A plan to produce zero-carbon home-grown gas from grass and organic waste will be brought to Cabinet by Minister for Climate Eamon Ryan and Minister for Agriculture Charlie McConalogue.

The National Biomethane Strategy is aiming to give farmers a potentially lucrative way to generate additional income.

It is estimated that biomethane could provide up to 50% of required Irish gas within 15 years.

The strategy is being described as Ireland’s first major policy statement on biomethane and is viewed as an important milestone in the development of an indigenous sector.

Mr McConalogue said he is seeking an Expression of Interest (EOl) call for a Biomethane Capital grant of €40m.

Under the strategy, up to 200 anaerobic digestion plants will be developed in the country.

Decarbonising energy systems is a key part of Irelands Climate Action Plan, and will depend on the roll-out of on and offshore wind and solar energy.

Anaerobic digestion

Anaerobic digestion (AD) is a process that creates biomethane from plant material, animal slurry and food waste.

Biomethane is created in anerobic digestion plants and the Climate Action Plan calls for enough plants to create 5.7 terawatt-hours (TWh) by 2030.

That would be equivalent to roughly 10% of Irelands overall yearly gas demand.

Biomethane that is generated can be injected into the gas network, reducing imports and will also provide a potential new income for farmers who can supply grass and slurry to the plants as raw material.

“From an agricultural perspective, benefits will include alternative farm income, availability of digestate reducing fertiliser costs and providing alternative land use options for farmers that choose such diversification,” said Mr McConalogue.

Read More: Govt climate action plan not enough to meet emissions targets – EPA

According to previous analysis from farm research and advisory body Teagasc, the biomethane strategy will have a significant impact on farming in Ireland, and a significant impact on sectoral emissions too.

Teagasc Energy and Rural Development Specialist Barry Caslin said reaching the 5.7TWh goal will need up to 200 AD plants in the country and will need a lot of raw material.

He said: “To meet the biomethane targets an estimated total land area of 120,000 hectares (297,000 acres) will be required to cultivate the necessary silage for AD plants.

“That is less than 3% of available agricultural land.

“Additionally winter slurry from 1.3 million cattle will be needed, representing roughly 20% of all winter cattle slurry production in Ireland.”

Farmers’ concern

There are currently 7 million cattle in Ireland.

Removing land from agricultural production and opting to supply AD plants will result in new farm income as farmers cut up to three cuts of silage or other crops per year for the plants.

It will result in a reduction of livestock and livestock-based methane emissions.

However, farmers will be concerned that the price they are paid to sign up to AD is fair.

In a statement to RTÉ News, the Irish Creamery Milk Supplier Association (ICMSA) said: “Farmer interest and participation will ultimately depend on whether it makes sense for them.
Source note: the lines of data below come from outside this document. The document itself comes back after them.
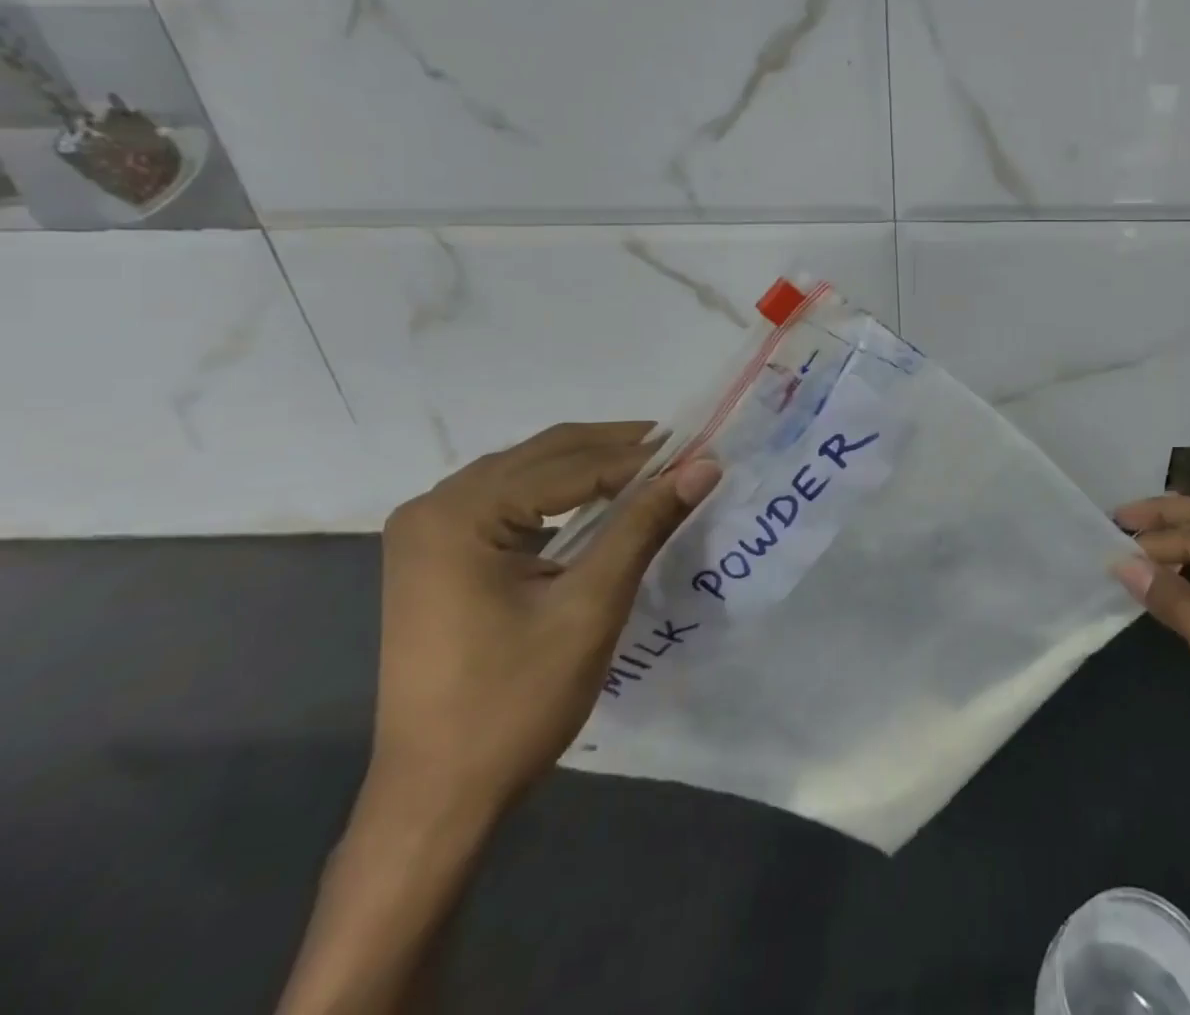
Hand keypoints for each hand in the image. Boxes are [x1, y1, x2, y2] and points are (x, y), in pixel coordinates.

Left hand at [370, 421, 721, 817]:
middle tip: (685, 451)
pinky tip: (602, 499)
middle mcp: (435, 506)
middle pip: (545, 455)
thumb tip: (705, 465)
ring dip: (592, 466)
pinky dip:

A switch to supplying AD facilities will result in a reduction of livestock and livestock-based methane emissions

“As a minimum, farmers supplying into AD facilities will require guaranteed payment rates for defined periods and not vague assurances or expressions of good will.”

In addition, Mr Ryan is considering placing an obligation on suppliers of fossil fuels for heating purposes to ensure an increasing proportion of the energy they supply is renewable.

This will support the development of the biomethane industry.

A new high level Biomethane Implementation Group will be created in his department to support the implementation of the National Biomethane Strategy and to seek further funding for 2026.

‘Climate Tipping Points’

Mr Ryan will also update Cabinet about the rapid rate at which the climate is deteriorating, defying even the predictions of many climate scientists.

A memo entitled ‘Climate Tipping Points,’ which was described a sobering, states that if Government accelerates all of the climate strategies and policies it has in place, Ireland can meet the challenges of climate head on.

Mr Ryan will tell colleagues that already things are turning around with retrofitting targets being broken month on month and 700 homes going solar every week.

He will say too that rising sea levels, storm surges and extreme waves pose an ever-increasing threat to coastal cities and towns, and will require significant investment, potentially diverting large amounts of government resources from health and education.

Mr Ryan will remind the Cabinet that 2023 was the warmest year on record here.

In June, an extreme marine heat wave occurred off the west coast where sea surface temperatures reached 5.5C above normal, which resulted in tropical and freak rainfalls and damaging flash flooding.